Es gibt ja das schöne Sprichwort, dass das Gras immer grüner auf der anderen Seite sei, und die schottische Band Travis hat sogar ein Lied darüber geschrieben.
Deswegen denke ich, dass ich auf hohem Niveau jammer, wenn ich euch sage, dass es passive Männer besonders schwer haben, denn ich denke, dass jeder beim Ausleben seiner ganz persönlichen Neigungsausprägung, Herausforderungen, und sei es nur, dass man hierbei viel Tapferkeit beim Zulassen seiner eigenen Bedürfnisse und viel Mut beim emotionalen Öffnen aufbringen muss, zu meistern hat.

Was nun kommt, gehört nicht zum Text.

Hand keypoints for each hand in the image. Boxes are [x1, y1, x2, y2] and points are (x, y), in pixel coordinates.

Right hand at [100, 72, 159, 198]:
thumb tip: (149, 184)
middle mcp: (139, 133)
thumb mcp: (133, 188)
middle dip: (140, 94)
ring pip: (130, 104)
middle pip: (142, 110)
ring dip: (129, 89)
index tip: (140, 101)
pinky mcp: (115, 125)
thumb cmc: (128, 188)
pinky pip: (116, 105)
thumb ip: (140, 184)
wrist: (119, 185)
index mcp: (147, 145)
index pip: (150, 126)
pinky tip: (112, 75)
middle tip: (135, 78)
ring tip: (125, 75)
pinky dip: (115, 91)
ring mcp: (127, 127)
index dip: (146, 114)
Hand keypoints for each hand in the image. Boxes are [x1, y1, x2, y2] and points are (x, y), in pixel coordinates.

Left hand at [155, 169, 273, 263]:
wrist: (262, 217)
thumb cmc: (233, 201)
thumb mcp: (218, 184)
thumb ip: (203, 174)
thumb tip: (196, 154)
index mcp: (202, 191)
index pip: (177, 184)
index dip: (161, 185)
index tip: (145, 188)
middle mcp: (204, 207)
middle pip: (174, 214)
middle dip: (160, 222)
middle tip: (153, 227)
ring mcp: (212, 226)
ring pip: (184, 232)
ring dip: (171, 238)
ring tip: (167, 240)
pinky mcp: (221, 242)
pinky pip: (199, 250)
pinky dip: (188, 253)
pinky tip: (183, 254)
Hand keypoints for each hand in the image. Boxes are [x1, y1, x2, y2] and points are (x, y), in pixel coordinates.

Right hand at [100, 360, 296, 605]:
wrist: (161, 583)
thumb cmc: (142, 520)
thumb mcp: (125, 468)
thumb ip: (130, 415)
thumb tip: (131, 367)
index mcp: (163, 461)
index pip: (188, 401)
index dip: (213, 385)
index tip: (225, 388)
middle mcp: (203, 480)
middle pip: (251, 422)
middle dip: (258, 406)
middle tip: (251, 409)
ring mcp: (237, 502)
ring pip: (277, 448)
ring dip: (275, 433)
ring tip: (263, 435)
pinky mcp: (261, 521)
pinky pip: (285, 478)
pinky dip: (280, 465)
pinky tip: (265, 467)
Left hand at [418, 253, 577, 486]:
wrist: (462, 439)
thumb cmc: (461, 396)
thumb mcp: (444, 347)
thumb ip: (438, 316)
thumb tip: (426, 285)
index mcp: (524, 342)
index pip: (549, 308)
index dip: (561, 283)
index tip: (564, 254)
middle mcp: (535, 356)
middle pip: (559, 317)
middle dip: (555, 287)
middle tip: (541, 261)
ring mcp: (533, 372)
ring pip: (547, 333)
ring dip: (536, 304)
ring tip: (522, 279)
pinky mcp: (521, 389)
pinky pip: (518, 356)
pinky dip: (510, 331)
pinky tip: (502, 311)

Aber mir ging es am Anfang meiner Reise, auf der ich als passiver Mann mein Glück finden wollte, tatsächlich so, dass ich mich geschämt habe, nicht aktiv zu sein, weil ich fest davon ausgegangen bin, dass Frauen stets einen dominanten Mann bevorzugen, der ihnen den Weg als starkes Alphatierchen ebnet. Filme wie Fifty Shades of Grey später ließen mich diese Annahme indirekt bestätigen.
Das Offenbaren meiner passiven Neigung habe ich mir daher auch nur über den Schutz der Anonymität im Internet zugetraut, sofern die Frau auch wirklich nur als aktiv oder Switch erkenntlich wurde. Darüber hinaus habe ich mich wiederum zunächst gewundert, warum die aktive Frau keinen Gefallen an dem Ausleben ihrer passiven Seite hat, und warum Frauen, die gerne Switchen, zumindest teilweise in die aktive Rolle schlüpfen möchten. Ich hatte ja bis dato noch meine starren Annahmen von Alphatierchen und „Schutzbefohlener“ im Hinterkopf.
Das hat mich am Anfang ziemlich gedemütigt, aber letztendlich hat es mich auch dazu bewegt, einmal hinter die Kulissen zu blicken, was sich hinter dem Muster eines passiven Mannes und einer aktiven Frau, zumindest in Bezug auf meine Vorstellungen und Wünsche, verbergen könnte. Dabei ist mir aufgefallen, dass es sich um eine ganz bestimmte Beziehungskonstellation mit seiner ganz eigenen Interpretation von Geben und Nehmen handelt, die auch, ohne dass es den Hintern voll gibt, im Alltag zum Tragen kommt.
Diese Erkenntnis ist schon einmal viel Wert, denn sie ebnet den Weg beim Suchen nach dieser bestimmten Machtkonstellation, bei der man dann noch sein Quäntchen Glück braucht, dass nicht nur ich, sondern auch mein Gegenstück Spaß daran hat, unser individuelles Gefüge mit der dazu passenden Ausprägung eines Hinternvolls zu untermalen und zu festigen. Beim Ergründen dieses Machtgefälles in der Realität hab ich immer noch große Hemmungen, meine passive Neigung offen zuzugeben, aber die Angst vor Ablehnung ist hier etwas geringer, weil hierbei zumindest der Weg in seinen Grundzügen geebnet zu sein scheint.